## What needs to be done:
List each line in the entries below that contains the word "higher".

─── Raw data

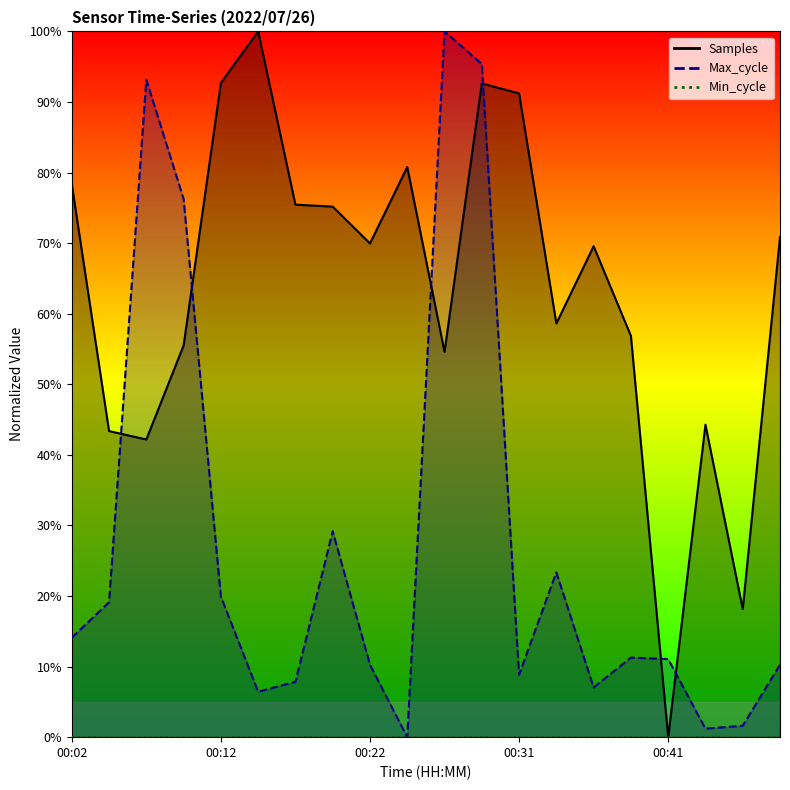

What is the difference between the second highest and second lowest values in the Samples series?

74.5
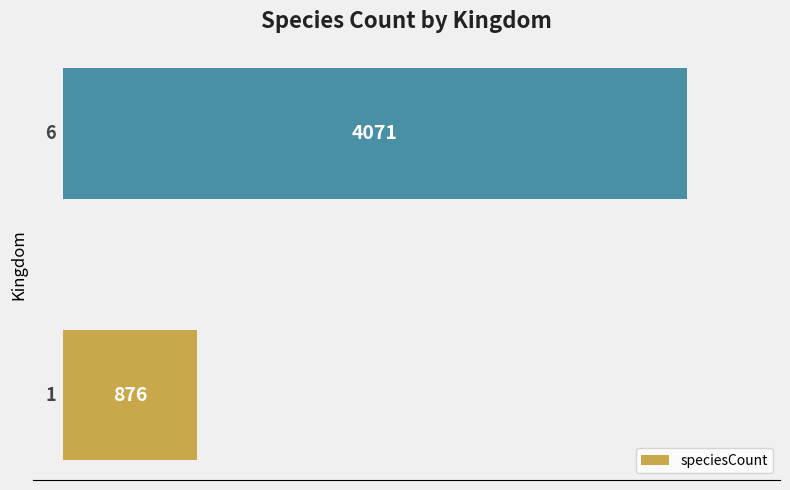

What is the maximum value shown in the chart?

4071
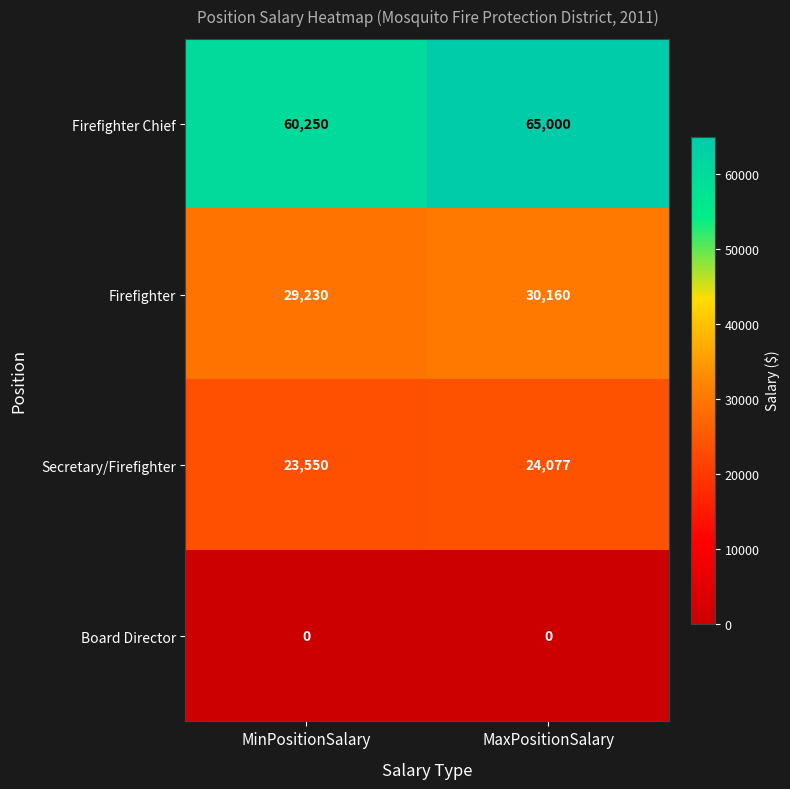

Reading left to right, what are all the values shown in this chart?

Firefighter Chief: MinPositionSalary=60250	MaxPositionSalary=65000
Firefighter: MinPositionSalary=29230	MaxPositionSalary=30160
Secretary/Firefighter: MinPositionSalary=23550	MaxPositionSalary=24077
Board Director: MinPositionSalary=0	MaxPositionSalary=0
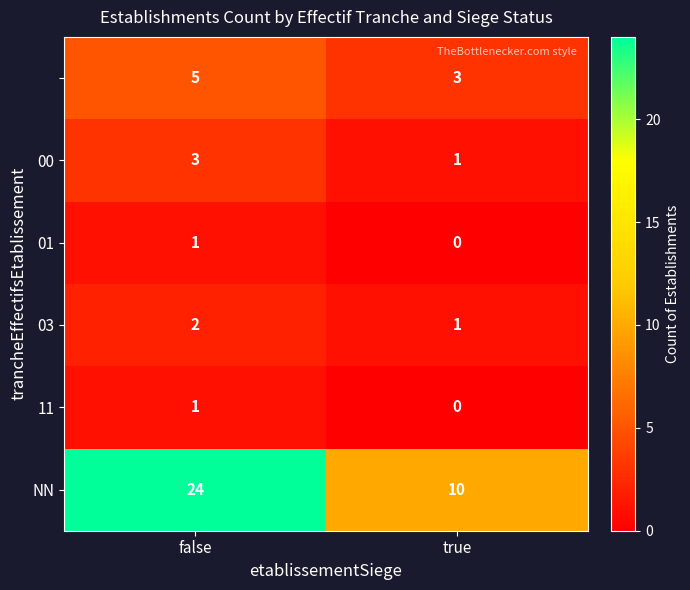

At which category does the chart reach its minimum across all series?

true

──────
─── Raw data

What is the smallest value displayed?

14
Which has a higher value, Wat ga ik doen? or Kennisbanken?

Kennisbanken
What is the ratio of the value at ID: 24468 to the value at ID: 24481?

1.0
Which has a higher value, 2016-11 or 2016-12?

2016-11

──────

## Solution to the exercise:
Which has a higher value, Wat ga ik doen? or Kennisbanken?
Which has a higher value, 2016-11 or 2016-12?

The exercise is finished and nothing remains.